Common use of Technical Security Requirements Clause in Contracts

Technical Security Requirements. The Service will:  Ensure that any Council data which resides on a mobile, removable or physically uncontrolled device is stored encrypted using a product which has been formally assured through a recognised certification process.  Ensure that any Council data which it causes to be transmitted over any public network (including the Internet, mobile networks or un-protected enterprise network) or to a mobile device shall be encrypted when transmitted.  Must operate an appropriate access control regime to ensure users and administrators are uniquely identified.  Ensure that any device which is used to process Council data meets all of the security requirements set out in the National Cyber Security Centre (NCSC) End User Devices Platform Security Guidance.  At their own cost and expense, procure an IT Health Check from a certified supplier and penetration test performed prior to any live data being transferred into their systems.  Perform a technical information risk assessment on the service supplied and be able to demonstrate what controls are in place to address those risks.  Collect audit records which relate to security events in delivery of the Service or that would support the analysis of potential and actual compromises.
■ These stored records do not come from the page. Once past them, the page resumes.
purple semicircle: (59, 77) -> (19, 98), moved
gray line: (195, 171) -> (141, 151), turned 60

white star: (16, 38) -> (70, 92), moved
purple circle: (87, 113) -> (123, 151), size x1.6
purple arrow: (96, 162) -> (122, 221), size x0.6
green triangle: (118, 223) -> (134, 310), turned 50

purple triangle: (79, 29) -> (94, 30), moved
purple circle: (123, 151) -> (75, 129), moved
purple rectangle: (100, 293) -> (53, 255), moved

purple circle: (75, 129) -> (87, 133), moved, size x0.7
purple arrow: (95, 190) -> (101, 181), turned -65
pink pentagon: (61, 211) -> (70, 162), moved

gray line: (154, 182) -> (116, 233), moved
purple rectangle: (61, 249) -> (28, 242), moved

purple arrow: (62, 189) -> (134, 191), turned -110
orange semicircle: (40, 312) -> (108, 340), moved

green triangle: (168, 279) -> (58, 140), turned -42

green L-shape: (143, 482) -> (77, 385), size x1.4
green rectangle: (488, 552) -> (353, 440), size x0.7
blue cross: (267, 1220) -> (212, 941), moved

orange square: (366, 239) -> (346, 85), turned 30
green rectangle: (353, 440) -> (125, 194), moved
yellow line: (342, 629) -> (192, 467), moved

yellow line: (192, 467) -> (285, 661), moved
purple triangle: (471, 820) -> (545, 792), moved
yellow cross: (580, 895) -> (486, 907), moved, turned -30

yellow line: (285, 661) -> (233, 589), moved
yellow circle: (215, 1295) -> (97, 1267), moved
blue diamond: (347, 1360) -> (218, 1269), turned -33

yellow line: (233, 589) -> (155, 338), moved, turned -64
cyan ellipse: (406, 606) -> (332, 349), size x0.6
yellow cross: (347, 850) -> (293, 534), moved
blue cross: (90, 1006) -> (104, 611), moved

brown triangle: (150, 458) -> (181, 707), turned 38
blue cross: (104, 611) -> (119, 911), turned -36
The retention period for audit records and event logs shall be a minimum of 6 months.  Must be able to demonstrate they can supply a copy of all data on request or at termination, and must be able to securely erase or destroy all data and media that the Council data has been stored and processed on.  Not, and will procure that none of its sub-contractors, process the Council’s data outside the European Economic Area (EEA).  Implement security patches to vulnerabilities in accordance with the timescales specified in the NCSC Cloud Security Principle 5.  Ensure that the service is designed in accordance with NCSC principles, security design principles for digital services, bulk data and cloud security principle.  Implement such additional measures as agreed with the Council from time to time in order to ensure that such information is safeguarded in accordance with the applicable legislative and regulatory obligations.